§ Given instruction 1
Using the article on refreshing summer dishes, give everything from "Below are 10" down to "Menchaca Road. deedeeatx.com." again, replacing "summer" with "winter".

§ Passage given

Heat can’t keep the most dedicated Austin eaters from crushing a plate of barbecue or enchiladas in August, but the typically blistering temperatures generally call for a more refreshing bite.
Come summertime, I’m drawn to seafood crudos, vinegar-splashed dishes, fruits, veggies and other bright and light flavors that pleasure my palate without weighing me down.
Below are 10 refreshing dishes, from salads to desserts, that will bring flavor to your summer and maybe introduce you to a new, or at least new-to-you, restaurant, trailer or food stall.
Mango sticky rice at Dee Dee
There may be no better simple summer dessert than ripe mango drizzled with a viscous zag of coconut milk perched atop a sticky mound of rice. Bite into it as the sweat trickles down your forehead and you’re transported to summer vacation in Thailand. Chef Lakana Sopajan-Trubiana loves mango so much that she even named her dog after the tropical fruit. 4204 Menchaca Road. deedeeatx.com.

§ Supplied data
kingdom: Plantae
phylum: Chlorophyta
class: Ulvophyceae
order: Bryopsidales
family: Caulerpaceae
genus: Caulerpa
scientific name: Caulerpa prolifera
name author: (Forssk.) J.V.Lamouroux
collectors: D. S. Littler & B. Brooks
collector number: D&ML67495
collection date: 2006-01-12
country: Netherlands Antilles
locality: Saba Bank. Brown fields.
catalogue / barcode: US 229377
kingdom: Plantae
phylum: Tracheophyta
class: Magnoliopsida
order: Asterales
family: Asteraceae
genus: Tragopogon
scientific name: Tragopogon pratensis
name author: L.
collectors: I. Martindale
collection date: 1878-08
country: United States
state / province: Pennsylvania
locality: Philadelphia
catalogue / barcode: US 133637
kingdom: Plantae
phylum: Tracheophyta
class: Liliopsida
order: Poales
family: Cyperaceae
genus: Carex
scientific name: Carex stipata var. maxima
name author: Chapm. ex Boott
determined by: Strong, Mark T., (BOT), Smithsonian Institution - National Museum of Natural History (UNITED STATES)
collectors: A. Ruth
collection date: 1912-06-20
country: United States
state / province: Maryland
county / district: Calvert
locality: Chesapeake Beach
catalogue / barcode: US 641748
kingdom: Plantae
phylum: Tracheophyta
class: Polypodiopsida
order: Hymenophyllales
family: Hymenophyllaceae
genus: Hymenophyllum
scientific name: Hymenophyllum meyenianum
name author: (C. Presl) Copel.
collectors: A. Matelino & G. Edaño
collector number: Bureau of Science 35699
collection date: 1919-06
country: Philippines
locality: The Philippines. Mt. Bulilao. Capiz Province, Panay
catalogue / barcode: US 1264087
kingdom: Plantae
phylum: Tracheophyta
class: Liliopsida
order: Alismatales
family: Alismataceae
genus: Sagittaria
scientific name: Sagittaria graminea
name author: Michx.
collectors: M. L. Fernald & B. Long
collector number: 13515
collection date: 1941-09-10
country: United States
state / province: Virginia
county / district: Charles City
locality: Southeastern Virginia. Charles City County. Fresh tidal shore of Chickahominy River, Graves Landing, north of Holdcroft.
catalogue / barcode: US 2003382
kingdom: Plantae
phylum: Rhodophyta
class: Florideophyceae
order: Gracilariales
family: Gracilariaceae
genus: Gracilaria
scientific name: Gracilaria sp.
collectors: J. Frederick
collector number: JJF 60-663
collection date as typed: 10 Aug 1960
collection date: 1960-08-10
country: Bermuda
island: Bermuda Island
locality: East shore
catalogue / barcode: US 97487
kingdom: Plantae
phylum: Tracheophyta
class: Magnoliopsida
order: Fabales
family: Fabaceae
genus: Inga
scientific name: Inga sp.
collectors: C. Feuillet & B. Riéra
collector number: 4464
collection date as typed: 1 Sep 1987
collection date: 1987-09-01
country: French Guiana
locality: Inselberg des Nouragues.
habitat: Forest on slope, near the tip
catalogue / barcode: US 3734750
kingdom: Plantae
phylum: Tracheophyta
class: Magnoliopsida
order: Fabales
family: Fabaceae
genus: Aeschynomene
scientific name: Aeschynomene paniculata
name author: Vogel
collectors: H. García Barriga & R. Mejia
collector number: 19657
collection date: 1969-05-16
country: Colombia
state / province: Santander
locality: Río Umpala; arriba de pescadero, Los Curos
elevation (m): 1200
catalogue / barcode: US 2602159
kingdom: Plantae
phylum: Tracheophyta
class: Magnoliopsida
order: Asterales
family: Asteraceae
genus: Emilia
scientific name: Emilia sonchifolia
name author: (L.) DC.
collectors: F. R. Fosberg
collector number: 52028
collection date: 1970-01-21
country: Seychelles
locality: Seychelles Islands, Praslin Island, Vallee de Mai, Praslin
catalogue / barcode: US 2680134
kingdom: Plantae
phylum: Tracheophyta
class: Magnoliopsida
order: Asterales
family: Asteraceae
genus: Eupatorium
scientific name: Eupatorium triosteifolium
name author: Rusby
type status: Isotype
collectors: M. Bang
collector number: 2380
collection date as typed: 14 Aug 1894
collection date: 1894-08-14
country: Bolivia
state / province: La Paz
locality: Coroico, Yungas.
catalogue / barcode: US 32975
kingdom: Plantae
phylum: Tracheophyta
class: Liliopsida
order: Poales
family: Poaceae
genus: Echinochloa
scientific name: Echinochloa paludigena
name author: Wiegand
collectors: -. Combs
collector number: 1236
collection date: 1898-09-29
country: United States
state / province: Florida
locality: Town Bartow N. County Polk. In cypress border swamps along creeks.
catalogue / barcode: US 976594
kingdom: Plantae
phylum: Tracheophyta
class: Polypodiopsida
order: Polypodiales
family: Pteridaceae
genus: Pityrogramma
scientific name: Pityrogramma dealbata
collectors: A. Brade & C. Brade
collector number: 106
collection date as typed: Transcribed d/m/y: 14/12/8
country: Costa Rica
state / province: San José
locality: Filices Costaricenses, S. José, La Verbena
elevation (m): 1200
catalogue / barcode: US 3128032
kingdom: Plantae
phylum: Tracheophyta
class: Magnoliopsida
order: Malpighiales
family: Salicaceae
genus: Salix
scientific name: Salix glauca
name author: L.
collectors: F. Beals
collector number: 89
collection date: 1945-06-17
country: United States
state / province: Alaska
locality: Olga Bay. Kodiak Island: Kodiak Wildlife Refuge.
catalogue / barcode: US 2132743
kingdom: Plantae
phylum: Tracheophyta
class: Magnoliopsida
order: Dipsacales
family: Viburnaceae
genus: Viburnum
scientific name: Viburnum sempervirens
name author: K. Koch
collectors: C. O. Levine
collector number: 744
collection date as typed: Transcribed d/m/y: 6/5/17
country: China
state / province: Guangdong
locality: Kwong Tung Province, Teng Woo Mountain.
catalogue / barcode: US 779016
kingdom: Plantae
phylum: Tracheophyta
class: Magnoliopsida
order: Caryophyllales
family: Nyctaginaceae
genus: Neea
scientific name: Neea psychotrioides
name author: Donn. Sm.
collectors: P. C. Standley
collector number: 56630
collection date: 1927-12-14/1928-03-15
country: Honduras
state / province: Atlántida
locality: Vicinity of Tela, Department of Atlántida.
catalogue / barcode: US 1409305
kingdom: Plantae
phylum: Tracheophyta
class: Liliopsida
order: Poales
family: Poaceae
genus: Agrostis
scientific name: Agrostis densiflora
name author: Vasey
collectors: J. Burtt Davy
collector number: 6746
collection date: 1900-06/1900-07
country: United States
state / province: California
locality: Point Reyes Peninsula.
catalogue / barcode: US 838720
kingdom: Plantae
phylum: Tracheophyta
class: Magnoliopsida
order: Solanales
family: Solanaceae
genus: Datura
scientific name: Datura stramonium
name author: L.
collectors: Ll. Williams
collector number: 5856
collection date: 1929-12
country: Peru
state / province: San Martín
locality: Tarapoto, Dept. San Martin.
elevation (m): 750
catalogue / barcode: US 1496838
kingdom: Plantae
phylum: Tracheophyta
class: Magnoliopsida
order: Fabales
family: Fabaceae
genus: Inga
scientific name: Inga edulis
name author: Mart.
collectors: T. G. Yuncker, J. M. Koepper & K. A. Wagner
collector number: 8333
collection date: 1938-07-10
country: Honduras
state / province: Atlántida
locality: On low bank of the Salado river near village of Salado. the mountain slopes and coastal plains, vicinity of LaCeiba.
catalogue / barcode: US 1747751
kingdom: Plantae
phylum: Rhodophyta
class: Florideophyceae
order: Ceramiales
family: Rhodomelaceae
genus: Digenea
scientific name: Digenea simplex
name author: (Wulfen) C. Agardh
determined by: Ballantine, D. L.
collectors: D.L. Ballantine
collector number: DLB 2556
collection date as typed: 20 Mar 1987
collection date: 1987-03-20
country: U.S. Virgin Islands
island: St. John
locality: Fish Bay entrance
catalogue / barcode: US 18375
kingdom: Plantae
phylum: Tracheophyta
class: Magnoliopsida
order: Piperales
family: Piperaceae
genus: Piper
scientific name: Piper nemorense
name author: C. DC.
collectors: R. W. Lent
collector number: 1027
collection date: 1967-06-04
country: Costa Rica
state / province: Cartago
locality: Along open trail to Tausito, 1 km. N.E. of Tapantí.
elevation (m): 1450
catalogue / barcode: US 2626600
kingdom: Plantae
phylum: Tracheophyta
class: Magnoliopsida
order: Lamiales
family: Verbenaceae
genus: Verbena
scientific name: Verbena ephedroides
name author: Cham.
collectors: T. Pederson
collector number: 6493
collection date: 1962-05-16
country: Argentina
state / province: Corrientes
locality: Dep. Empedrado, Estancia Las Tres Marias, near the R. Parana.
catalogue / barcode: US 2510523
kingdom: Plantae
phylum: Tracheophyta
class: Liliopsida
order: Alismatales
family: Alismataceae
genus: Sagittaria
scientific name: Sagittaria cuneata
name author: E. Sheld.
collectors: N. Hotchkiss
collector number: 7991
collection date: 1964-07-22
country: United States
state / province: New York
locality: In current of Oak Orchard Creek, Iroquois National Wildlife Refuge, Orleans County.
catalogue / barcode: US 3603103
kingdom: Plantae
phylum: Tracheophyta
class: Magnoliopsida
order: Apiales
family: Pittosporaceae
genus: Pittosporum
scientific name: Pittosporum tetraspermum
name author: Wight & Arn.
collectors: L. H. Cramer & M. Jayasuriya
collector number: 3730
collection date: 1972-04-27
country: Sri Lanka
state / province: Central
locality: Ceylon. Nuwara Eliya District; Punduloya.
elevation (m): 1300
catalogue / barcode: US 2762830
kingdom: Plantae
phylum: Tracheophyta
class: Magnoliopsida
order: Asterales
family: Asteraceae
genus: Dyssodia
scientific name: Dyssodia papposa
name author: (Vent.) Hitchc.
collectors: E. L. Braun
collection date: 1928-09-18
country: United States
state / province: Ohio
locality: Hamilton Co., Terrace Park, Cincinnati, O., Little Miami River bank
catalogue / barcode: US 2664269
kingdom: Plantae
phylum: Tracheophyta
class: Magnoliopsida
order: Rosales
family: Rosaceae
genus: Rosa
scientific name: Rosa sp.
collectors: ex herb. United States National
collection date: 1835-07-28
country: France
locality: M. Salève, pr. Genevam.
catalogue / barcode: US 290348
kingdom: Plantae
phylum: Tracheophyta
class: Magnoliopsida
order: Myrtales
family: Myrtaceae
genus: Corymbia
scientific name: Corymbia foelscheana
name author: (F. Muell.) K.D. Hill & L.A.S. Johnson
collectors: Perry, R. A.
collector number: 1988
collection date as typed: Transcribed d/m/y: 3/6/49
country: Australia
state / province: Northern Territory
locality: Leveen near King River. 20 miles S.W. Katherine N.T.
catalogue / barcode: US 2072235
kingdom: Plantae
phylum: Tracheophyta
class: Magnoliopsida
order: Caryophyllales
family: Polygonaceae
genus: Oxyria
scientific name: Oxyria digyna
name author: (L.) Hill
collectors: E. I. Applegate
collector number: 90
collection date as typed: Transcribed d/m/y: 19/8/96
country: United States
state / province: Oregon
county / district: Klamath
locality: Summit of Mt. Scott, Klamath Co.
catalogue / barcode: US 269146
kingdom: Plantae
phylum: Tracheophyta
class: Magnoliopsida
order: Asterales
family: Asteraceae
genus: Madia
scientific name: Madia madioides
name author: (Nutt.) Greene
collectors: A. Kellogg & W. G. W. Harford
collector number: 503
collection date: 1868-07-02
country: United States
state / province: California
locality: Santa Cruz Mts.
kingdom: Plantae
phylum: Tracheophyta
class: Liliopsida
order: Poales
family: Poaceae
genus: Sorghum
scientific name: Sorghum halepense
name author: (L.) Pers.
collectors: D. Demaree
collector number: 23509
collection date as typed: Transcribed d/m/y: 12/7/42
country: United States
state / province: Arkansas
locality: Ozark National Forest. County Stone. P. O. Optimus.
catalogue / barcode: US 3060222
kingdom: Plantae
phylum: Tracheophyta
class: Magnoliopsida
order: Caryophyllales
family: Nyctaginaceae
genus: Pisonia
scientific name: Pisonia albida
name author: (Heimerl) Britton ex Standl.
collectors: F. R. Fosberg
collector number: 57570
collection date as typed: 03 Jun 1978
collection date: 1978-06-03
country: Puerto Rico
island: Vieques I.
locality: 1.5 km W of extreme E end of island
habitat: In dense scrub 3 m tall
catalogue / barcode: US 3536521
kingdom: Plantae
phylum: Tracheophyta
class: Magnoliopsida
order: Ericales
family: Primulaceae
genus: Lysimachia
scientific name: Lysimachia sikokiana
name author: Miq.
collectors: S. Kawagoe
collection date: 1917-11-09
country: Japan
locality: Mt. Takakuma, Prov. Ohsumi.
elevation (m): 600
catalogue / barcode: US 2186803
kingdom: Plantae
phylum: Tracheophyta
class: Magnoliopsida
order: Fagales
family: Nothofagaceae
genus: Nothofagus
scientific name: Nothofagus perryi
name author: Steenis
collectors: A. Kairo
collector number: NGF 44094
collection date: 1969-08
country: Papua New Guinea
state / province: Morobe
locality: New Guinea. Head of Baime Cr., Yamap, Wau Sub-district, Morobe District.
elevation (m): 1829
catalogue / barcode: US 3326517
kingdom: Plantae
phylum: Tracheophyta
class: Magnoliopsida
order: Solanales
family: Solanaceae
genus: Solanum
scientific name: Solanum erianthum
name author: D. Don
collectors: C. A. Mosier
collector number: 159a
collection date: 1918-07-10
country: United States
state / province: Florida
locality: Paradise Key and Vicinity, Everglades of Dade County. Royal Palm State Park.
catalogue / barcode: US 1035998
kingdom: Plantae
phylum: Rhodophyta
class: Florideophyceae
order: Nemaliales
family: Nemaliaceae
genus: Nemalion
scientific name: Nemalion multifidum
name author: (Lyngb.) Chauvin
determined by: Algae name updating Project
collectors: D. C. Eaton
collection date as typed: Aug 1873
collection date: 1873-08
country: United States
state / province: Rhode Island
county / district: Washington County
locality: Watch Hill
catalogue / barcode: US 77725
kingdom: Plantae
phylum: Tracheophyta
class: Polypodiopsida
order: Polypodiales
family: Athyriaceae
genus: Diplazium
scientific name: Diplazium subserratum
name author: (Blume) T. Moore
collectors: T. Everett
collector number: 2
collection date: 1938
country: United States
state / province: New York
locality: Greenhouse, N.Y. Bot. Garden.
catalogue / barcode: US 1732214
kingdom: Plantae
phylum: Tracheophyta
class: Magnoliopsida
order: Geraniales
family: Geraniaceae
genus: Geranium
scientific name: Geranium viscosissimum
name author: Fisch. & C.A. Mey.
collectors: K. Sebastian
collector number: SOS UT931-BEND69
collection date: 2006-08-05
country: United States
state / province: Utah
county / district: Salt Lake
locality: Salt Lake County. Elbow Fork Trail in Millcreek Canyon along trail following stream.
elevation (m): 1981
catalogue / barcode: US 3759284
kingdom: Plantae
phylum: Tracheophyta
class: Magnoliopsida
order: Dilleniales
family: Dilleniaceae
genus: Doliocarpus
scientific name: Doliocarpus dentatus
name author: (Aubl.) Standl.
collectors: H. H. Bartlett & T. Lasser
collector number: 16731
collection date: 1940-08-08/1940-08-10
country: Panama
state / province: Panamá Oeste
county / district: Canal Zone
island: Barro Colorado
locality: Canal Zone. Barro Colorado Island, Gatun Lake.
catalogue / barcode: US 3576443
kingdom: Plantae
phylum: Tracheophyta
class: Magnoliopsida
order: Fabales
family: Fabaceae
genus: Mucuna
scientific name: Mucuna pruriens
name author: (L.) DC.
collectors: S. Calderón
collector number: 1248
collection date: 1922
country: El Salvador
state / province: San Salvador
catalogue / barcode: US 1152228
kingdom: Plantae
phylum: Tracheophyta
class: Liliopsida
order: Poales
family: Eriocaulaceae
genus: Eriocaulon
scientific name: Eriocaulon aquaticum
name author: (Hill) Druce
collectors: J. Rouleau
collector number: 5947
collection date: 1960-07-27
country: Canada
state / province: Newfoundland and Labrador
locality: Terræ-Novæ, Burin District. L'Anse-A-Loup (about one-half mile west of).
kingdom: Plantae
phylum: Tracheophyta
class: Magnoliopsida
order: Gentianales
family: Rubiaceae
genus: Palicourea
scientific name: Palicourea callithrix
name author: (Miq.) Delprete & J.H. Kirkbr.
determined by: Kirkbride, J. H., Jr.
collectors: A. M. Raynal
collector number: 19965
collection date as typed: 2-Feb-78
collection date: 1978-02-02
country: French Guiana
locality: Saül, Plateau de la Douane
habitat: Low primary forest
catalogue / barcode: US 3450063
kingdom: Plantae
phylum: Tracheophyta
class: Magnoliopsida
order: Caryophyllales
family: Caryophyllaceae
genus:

§ Given instruction 2
Show each line of the listing that contains the string "Inga".

§ Written response 1
Below are 10 refreshing dishes, from salads to desserts, that will bring flavor to your winter and maybe introduce you to a new, or at least new-to-you, restaurant, trailer or food stall.
Mango sticky rice at Dee Dee
There may be no better simple winter dessert than ripe mango drizzled with a viscous zag of coconut milk perched atop a sticky mound of rice. Bite into it as the sweat trickles down your forehead and you’re transported to winter vacation in Thailand. Chef Lakana Sopajan-Trubiana loves mango so much that she even named her dog after the tropical fruit. 4204 Menchaca Road. deedeeatx.com.

§ Written response 2
genus: Inga
scientific name: Inga sp.
genus: Inga
scientific name: Inga edulis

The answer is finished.